Judging by articles on the internet before the tests, their players were accepting they were beaten before they took the field. They were hardly tests against Scotland, and you still have to question how this All Blacks side will react when it is put under any real pressure.
I have just returned from England where there is an incredible amount of squabbling going on in rugby.
There is no central body that really seems in control.
The clubs go their own way and a separate body even runs schools rugby.
But as they showed against South Africa, the English are a force in test rugby.
Ian Jones, who is playing for Gloucester, told me he rated the English forwards very highly. He was surprised at how good they were.
While they were not as instinctive as the New Zealand players, he said they were very strong, with excellent techniques. And he believed there were some very good backs coming through.
Yet Jones' own club, backed by Arrows racing team owner Tom Walkinshaw, epitomises some of the strange goings-on in the English game. They lost around $9 million last year.

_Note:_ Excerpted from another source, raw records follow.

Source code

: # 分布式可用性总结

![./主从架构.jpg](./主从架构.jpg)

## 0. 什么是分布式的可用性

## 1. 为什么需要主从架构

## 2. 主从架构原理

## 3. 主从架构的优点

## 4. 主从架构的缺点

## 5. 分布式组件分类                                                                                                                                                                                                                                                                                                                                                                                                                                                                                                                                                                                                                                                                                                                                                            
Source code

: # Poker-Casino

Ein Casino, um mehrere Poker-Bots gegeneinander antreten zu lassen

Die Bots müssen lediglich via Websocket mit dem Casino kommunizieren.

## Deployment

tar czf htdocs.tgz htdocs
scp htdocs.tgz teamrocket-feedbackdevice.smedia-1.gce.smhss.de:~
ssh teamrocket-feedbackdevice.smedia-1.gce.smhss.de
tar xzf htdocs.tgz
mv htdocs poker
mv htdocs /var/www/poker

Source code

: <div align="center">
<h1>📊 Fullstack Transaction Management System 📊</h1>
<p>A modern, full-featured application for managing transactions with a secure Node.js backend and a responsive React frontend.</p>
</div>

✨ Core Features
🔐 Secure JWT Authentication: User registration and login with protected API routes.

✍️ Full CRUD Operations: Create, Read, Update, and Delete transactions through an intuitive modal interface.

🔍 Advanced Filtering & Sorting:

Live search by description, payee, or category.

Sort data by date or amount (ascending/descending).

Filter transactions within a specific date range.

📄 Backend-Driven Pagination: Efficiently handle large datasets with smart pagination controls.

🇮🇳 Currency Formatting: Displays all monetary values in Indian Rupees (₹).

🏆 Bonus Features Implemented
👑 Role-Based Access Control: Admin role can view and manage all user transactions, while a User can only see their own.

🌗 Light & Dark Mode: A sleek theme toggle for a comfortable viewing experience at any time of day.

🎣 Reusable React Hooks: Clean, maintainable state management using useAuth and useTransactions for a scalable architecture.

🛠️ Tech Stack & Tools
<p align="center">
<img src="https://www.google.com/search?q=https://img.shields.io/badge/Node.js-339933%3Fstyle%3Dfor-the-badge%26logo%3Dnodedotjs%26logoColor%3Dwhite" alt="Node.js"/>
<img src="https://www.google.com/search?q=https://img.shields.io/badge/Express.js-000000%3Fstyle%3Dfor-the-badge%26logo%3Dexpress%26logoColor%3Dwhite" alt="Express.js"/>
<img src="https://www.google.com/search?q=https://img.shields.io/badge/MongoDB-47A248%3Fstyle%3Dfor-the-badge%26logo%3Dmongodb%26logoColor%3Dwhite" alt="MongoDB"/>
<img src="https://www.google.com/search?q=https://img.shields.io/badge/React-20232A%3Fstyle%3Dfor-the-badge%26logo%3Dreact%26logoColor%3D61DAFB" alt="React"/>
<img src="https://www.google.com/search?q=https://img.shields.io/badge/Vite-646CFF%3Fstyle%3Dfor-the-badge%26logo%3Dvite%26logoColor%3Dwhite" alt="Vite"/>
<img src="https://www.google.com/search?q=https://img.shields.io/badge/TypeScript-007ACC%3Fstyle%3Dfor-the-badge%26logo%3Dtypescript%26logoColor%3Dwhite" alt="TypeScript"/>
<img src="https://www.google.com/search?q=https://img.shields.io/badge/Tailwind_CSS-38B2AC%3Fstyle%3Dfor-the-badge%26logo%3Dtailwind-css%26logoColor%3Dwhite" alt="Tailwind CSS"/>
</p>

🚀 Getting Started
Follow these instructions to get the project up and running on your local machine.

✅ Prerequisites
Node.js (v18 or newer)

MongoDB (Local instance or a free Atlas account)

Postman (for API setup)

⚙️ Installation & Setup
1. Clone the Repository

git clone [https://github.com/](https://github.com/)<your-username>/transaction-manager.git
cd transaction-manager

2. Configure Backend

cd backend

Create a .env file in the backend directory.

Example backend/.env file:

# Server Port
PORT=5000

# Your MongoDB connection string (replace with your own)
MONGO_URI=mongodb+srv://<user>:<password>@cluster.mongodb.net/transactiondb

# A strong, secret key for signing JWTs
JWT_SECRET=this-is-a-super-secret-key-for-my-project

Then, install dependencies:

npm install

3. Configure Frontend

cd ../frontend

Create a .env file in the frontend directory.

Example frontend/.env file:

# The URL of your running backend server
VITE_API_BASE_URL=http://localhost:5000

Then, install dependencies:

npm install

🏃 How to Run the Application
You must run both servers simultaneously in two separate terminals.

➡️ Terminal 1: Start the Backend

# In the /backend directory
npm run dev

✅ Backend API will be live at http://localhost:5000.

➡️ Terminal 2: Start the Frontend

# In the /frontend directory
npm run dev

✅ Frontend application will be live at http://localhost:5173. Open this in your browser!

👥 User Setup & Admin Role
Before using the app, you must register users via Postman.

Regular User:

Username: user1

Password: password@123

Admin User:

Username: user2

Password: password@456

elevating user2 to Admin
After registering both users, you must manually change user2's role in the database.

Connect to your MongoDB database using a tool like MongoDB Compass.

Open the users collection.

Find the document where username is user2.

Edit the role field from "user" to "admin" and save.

Jones says there are rich characters willing to keep putting money into the clubs, but from the outside it is hard to envisage anyone tolerating those sorts of losses year after year.
A disappointment for me was the appointment of Graham Henry as coach of the British Lions to tour Australia.
He seemed to get the job by default. Ian McGeechan would have been the No 1 choice but wasn't available.
English coach Clive Woodward should have been in the hunt but he heard he wasn't the No 1 choice, so made himself unavailable.
Henry's appointment is a symptom of the sort of squabbling that goes on in the game there. He will do a good job, but it isn't a good trend.
It takes some of the mystique away from the Lions, who represent the last great tour in world rugby.
The appointment of Henry robs the team of some tradition and that is a shame.
The Lions could well have promoted a good young coach from one of their own countries into the job.
They did it in 1971 with Carwyn James, who was coaching Llanelli, - and he moulded them into one of the greatest sides in rugby history.
They were the first - and only - Lions side to win a series in New Zealand.